Maquinista envolvido em atropelamento no metrô do Recife que deixou PMs mortos diz que os viu a um metro de distância

sexta-feira, maio 25, 2018
O maquinista do Metrô do Recife que conduzia o trem envolvido no atropelamento que deixou três policiais militares mortos e um ferido, em 15 de maio, no Recife,prestou depoimento à Polícia Civil nesta sexta-feira (25). Geraldo Abílio Dassunção Neto, de 33 anos, declarou que, antes do impacto, viu três homens sobre as dormentes da linha férrea, a cerca de um metro de distância.

Geraldo Abílio informou aos policiais ter pensado que os homens eram funcionários do sistema ferroviário. Relatou que, só no dia seguinte, por meio da imprensa, tomou conhecimento de que eles eram, na verdade, policiais militares. O maquinista declarou que acionou os freios de emergência, mas a composição só conseguiu parar em uma curva.

O atropelamento aconteceu no bairro de São José, na área central da capital, perto da Estação Joana Bezerra, durante uma ação policial do 16º Batalhão da Polícia Militar. Segundo a corporação, os militares realizavam buscas na área, procurando criminosos envolvidos em assaltos e em tráfico de drogas.

Em depoimento prestado na sede da Companhia Brasileira de Trens Urbanos (CBTU), na Zona Oeste do Recife, o maquinista disse ao delegado Paulo Jean que, no momento do impacto, desenvolvia uma velocidade menor do que é recomendado para a via, a aproximadamente 70 quilômetros por hora. Naquele local, as composições devem trafegar a, no máximo, 72 quilômetros por hora.

════════════════════

**TAREFAS**
(1) Segundo a notícia sobre o atropelamento no metrô do Recife, a que velocidade aproximada o maquinista disse que estava no momento do impacto?
(2) Continue a notícia sobre o atropelamento no metrô do Recife, começando logo depois da última frase.

════════════════════

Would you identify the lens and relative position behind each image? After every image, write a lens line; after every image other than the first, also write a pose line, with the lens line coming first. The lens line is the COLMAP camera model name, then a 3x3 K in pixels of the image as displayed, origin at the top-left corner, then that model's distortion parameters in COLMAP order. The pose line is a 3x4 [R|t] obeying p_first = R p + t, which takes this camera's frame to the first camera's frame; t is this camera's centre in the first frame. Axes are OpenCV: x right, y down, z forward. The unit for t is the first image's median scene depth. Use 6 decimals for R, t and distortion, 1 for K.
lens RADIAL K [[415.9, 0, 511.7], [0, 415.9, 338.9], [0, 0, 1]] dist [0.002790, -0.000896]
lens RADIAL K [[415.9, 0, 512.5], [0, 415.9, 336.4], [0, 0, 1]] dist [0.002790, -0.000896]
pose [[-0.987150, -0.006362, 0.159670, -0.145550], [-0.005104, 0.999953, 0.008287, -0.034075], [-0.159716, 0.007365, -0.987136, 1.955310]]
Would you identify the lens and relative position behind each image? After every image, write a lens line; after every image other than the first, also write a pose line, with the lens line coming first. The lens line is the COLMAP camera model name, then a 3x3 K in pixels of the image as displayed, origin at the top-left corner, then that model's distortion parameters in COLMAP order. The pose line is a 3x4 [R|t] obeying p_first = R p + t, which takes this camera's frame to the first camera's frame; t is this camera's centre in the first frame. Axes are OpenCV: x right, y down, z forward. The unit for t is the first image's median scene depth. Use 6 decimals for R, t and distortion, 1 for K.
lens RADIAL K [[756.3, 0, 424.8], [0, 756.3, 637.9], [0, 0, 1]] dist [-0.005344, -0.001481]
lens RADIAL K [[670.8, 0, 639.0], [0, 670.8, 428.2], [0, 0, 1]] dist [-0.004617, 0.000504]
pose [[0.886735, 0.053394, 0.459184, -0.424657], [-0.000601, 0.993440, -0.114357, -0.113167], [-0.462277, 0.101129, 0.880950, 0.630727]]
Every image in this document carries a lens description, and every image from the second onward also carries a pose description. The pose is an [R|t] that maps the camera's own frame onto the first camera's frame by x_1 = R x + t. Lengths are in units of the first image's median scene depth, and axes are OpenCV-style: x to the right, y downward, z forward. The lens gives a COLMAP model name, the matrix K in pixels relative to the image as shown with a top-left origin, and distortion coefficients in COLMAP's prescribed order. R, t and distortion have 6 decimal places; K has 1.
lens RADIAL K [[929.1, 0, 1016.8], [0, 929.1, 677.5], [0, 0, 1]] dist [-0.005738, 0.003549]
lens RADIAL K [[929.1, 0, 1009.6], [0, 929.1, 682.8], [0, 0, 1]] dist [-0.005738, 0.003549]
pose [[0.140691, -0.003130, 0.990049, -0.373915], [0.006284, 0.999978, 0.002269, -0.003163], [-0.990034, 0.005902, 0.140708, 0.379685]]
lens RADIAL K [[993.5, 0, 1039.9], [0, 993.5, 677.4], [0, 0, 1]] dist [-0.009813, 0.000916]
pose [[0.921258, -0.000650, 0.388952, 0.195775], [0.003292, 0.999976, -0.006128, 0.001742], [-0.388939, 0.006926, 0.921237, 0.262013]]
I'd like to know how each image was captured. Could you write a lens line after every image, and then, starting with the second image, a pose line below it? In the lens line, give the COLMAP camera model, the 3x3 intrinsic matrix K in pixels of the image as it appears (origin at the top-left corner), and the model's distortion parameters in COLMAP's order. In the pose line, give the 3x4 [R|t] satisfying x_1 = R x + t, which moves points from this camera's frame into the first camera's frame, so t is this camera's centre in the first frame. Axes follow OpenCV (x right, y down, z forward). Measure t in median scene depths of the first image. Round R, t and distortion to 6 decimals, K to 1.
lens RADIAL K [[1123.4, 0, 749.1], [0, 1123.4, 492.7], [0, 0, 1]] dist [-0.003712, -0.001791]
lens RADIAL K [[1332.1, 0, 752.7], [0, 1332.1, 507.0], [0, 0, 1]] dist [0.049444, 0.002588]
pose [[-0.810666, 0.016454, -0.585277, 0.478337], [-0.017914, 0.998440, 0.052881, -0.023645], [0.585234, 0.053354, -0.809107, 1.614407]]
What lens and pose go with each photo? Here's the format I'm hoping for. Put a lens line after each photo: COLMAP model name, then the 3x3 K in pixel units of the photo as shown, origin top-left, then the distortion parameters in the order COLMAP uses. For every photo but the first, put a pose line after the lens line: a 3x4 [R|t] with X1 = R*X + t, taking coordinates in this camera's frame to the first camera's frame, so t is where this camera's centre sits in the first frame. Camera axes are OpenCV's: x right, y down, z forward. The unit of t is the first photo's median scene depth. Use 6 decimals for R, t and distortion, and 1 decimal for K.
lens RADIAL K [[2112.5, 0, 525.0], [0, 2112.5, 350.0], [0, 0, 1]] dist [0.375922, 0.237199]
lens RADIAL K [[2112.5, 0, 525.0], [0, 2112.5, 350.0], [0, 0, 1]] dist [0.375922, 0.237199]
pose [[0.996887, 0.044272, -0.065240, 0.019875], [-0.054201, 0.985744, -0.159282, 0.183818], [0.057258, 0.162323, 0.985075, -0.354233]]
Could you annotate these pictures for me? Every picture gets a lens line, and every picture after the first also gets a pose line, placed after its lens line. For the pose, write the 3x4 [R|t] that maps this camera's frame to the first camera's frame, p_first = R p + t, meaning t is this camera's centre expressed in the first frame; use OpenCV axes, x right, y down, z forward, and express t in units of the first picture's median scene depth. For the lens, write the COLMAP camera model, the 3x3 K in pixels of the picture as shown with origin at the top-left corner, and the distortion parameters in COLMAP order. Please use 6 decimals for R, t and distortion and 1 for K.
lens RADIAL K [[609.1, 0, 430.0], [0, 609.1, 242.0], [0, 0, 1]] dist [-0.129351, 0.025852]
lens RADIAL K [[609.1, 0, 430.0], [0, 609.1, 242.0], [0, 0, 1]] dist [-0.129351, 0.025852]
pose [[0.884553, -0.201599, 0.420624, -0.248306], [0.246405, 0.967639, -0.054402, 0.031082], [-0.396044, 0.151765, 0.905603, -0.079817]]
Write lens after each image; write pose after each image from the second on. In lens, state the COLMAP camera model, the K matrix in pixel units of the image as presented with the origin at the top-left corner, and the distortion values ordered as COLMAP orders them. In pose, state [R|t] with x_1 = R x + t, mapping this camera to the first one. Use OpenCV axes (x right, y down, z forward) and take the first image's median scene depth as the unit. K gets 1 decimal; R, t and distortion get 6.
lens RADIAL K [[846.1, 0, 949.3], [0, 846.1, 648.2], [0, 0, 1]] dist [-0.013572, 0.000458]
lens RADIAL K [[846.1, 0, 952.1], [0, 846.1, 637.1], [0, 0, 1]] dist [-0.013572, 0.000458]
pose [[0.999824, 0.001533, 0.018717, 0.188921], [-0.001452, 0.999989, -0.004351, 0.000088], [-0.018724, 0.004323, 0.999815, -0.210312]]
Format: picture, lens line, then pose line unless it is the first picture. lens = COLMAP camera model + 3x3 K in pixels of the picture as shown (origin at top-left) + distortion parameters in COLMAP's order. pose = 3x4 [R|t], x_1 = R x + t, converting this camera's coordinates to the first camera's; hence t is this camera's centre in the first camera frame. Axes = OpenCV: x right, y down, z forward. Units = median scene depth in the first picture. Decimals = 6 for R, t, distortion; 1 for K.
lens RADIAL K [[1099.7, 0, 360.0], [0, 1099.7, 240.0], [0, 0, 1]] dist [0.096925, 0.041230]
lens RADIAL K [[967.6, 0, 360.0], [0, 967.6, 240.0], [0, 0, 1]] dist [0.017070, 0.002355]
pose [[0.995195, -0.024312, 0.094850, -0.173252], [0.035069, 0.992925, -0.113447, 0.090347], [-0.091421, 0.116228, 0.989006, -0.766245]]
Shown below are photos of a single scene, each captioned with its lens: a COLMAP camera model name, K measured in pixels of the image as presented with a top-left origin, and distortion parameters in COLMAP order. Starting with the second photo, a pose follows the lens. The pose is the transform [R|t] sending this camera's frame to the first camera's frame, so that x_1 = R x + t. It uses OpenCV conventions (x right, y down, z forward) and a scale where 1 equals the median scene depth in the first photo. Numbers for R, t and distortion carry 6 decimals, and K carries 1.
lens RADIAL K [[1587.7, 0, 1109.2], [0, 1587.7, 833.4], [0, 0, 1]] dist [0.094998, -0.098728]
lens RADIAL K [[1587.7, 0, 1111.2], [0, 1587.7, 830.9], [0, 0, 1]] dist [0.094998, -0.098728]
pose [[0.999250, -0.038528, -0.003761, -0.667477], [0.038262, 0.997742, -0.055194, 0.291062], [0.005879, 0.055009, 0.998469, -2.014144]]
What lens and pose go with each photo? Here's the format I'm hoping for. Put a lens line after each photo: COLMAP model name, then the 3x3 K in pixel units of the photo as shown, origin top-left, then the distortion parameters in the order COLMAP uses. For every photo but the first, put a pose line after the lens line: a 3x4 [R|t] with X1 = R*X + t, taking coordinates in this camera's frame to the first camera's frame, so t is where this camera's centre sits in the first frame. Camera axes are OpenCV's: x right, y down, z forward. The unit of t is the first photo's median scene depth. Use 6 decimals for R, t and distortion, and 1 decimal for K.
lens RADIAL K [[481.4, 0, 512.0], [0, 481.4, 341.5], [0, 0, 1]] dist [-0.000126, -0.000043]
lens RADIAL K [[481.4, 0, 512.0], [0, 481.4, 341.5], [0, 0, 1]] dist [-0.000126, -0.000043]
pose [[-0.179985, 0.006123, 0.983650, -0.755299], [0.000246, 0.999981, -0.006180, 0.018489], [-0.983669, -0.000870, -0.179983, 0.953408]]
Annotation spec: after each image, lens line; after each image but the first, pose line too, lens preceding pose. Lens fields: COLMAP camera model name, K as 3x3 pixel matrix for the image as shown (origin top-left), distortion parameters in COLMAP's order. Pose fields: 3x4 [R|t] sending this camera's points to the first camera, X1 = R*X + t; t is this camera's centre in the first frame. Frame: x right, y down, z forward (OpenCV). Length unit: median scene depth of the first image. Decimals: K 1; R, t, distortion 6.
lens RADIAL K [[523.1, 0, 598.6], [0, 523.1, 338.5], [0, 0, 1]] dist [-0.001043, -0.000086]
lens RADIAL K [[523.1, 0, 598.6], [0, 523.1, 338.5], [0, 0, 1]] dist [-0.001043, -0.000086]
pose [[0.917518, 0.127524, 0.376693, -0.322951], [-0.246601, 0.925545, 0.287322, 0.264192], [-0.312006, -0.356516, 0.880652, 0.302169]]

════════════════════

**RESPOSTAS ABAIXO**
(1) A aproximadamente 70 quilômetros por hora.

(2)
Geraldo Abílio, que atua como maquinista há quatro anos, contou com detalhes como aconteceu o acidente. Segundo ele, na noite do dia 15 de maio, fazia a terceira viagem na Linha Sul II, entre Cajueiro Seco, em Jaboatão dos Guararapes, na Região Metropolitana, e o Recife. Parou na Estação Joana Bezerra, para embarque e desembarque, e seguiu para a Estação Central.

Nesse trajeto, afirmou, teve que cruzar com outro trem, que seguia em sentido contrário, na via I da mesma linha. Seguindo determinação operacional, afirmou Geraldo Abílio, desligou os faróis para não ofuscar o outro maquinista.

Ao reacender as luzes, visualizou os três homens enfileirados sobre as dormentes, do lado direito da via. O condutor do trem relatou que todos estavam com vestimentas pretas.

Logo depois da batida, o maquinista disse que a caixa do farol se projetou para o interior da cabine. Imediatamente, ele revelou ter acionado o comando operacional e avisado aos passageiros, por meio do sistema de som, que havia ocorrido um problema, mas sem entrar em detalhes.

Afirmou, ainda, ter ficado durante 40 muinutos na cabine. Seguiu a determinação de operação para aguardar averiguação em caso de acidentes com vítimas. Geraldo Abílio apontou que o trem envolvido no acidente é “velho”, assim como a outra composição que cruzava a outra via da mesma linha.

O condutor declarou também que ouviu barulho de ambulância 20 minutos depois do acidente. Geraldo disse que, após a colisão, foi para a Estação Central do Recife e, em seguida, para a base de operações em Cajueiro Seco.

Por fim, informou para a polícia que se submeteu a um treinamento há um ano. Esses cursos, segundo o maquinista, são dispobibilizados pela CBTU, em intervalos regulares.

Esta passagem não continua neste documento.